Words Used Right — No. 5: An Accurate Quote Can Be a Misquote

Words Used Right — No. 5: An Accurate Quote Can Be a Misquote

Shakespeare didn’t want to kill all the lawyers, and Robert Frost didn’t think that good fences make good neighbors. Sometimes, people use famous lines by famous people to support their arguments. And, too often, the words they quote not only weren’t intended to support what they’re saying, they actually mean the opposite. Quoting out of context is no doubt as old as speaking out of turn. Which is fine as long as the quoter is using the quote to mean what it did originally. Otherwise, when someone says, “As Shakespeare said, first we must kill all the lawyers,” there’s always the danger of having someone like me say, “But Shakespeare didn’t say that.” Then, if I’m lucky, there’s a dispute that lets me explain that Shakespeare wrote the line in Henry VI Part 2 (Act IV, Scene II), but he never said anyone should kill lawyers. It wasn’t his opinion. In fact, he put the line, “The first thing we do, let’s kill all the lawyers,” into the mouth of Dick the Butcher who was part of a mob of rioters who knew what they planned was illegal and figured if there were no lawyers they wouldn’t get prosecuted. Besides being inaccurate, it’s not fair to Shakespeare-or any other speaker-to twist the meaning of his words.

It’s the same with the fence thing. Most of the time, “Good fences make good neighbors,” is used to support an argument in favor of fences by someone who never read the poem it’s taken from.

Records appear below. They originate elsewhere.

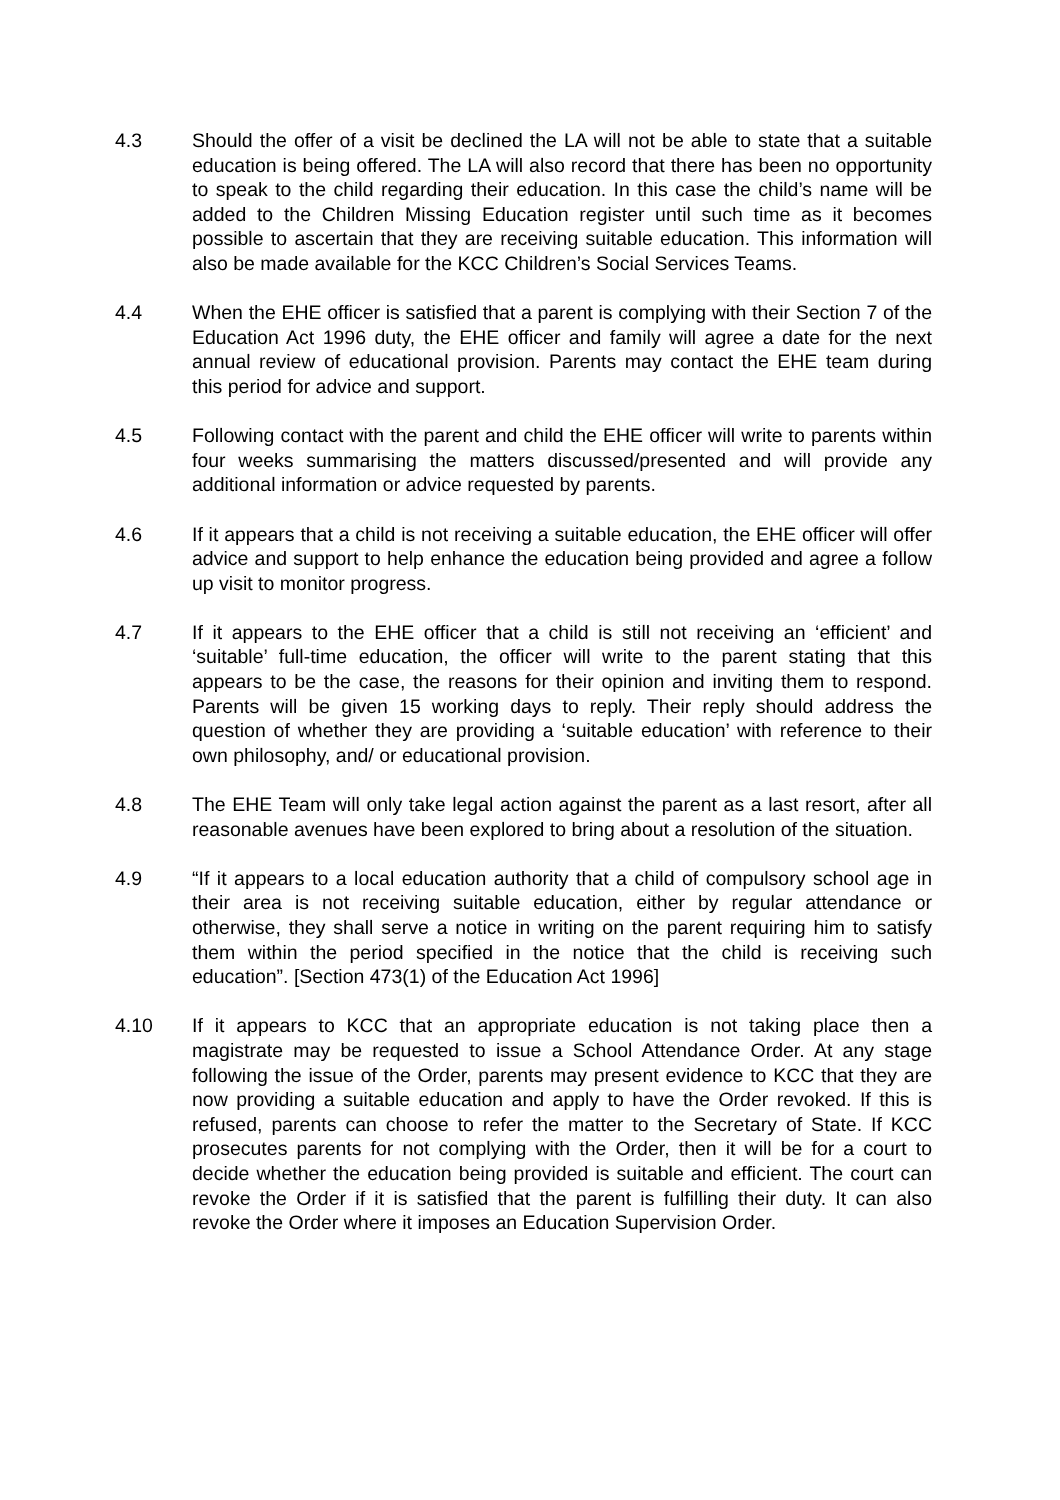4.3 Should the offer of a visit be declined the LA will not be able to state that a suitable education is being offered. The LA will also record that there has been no opportunity to speak to the child regarding their education. In this case the child’s name will be added to the Children Missing Education register until such time as it becomes possible to ascertain that they are receiving suitable education. This information will also be made available for the KCC Children’s Social Services Teams.
4.4 When the EHE officer is satisfied that a parent is complying with their Section 7 of the Education Act 1996 duty, the EHE officer and family will agree a date for the next annual review of educational provision. Parents may contact the EHE team during this period for advice and support.
4.5 Following contact with the parent and child the EHE officer will write to parents within four weeks summarising the matters discussed/presented and will provide any additional information or advice requested by parents.
4.6 If it appears that a child is not receiving a suitable education, the EHE officer will offer advice and support to help enhance the education being provided and agree a follow up visit to monitor progress.
4.7 If it appears to the EHE officer that a child is still not receiving an ‘efficient’ and ‘suitable’ full-time education, the officer will write to the parent stating that this appears to be the case, the reasons for their opinion and inviting them to respond. Parents will be given 15 working days to reply. Their reply should address the question of whether they are providing a ‘suitable education’ with reference to their own philosophy, and/ or educational provision.
4.8 The EHE Team will only take legal action against the parent as a last resort, after all reasonable avenues have been explored to bring about a resolution of the situation.
4.9 “If it appears to a local education authority that a child of compulsory school age in their area is not receiving suitable education, either by regular attendance or otherwise, they shall serve a notice in writing on the parent requiring him to satisfy them within the period specified in the notice that the child is receiving such education”. [Section 473(1) of the Education Act 1996]
4.10 If it appears to KCC that an appropriate education is not taking place then a magistrate may be requested to issue a School Attendance Order. At any stage following the issue of the Order, parents may present evidence to KCC that they are now providing a suitable education and apply to have the Order revoked. If this is refused, parents can choose to refer the matter to the Secretary of State. If KCC prosecutes parents for not complying with the Order, then it will be for a court to decide whether the education being provided is suitable and efficient. The court can revoke the Order if it is satisfied that the parent is fulfilling their duty. It can also revoke the Order where it imposes an Education Supervision Order.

In Mending Fences, the person making the statement is a neighbor with whom Frost disagrees. A few lines later, Frost wrote, “Something there is that does not love a fence.” Frost, in his own voice, says he doesn’t like fences unless they’re needed to keep livestock penned. He wrote:

“Before I built a wall I’d ask to know

What I was walling in or walling out.”

That’s why we have to be careful when we pull a quote out of the air and stick it in something we’re writing. We mustn’t confuse what an author wrote with what he or she believed. It’s so easy to do that when the quote is taken out of its context because it’s often necessary to have a character say something that is totally opposite what the writer believes in order to create dramatic conflict. Then, someone (again, who probably never read the original) will quote the character and claim that the author held the opinion. Good writing gets a bad rap because people quote, out of context, a character whom the writer intended as a bad example. Mark Twain’s Huck Finn has been called a racist book because of racist remarks by Huck’s father, Pap. In the context of the book, Twain paints Pap as the worst sort of bigot and all-around despicable person. Twain wasn’t racist, nor is the book. The character is, and it’s how Twain showed his opposition to racism.

Was Rudyard Kipling a racist or xenophobic because he wrote, “East is East and West is West and never the twain shall meet?” (Actually, Kipling did meet Twain in 1889, but that’s another story.) The first and last lines of “The Ballad of East and West” certainly seem to say that. What’s missed by the less-than-knowledgeable quoter is that the whole rest of the poem, and it’s a long one, tells of an Englishman and a Arab who become blood-brothers, which they could do, as Kipling wrote, because, “there is neither East nor West, Border, nor Breed, nor Birth, When two strong men stand face to face, tho’ they come from the ends of the earth!” If anything, Kipling would have us understand that people should be judged as individuals rather than by their race. It’s an example of, if I may quote Kipling, “hearing your words twisted by knaves to make traps for fools.” What do you suppose he meant by that?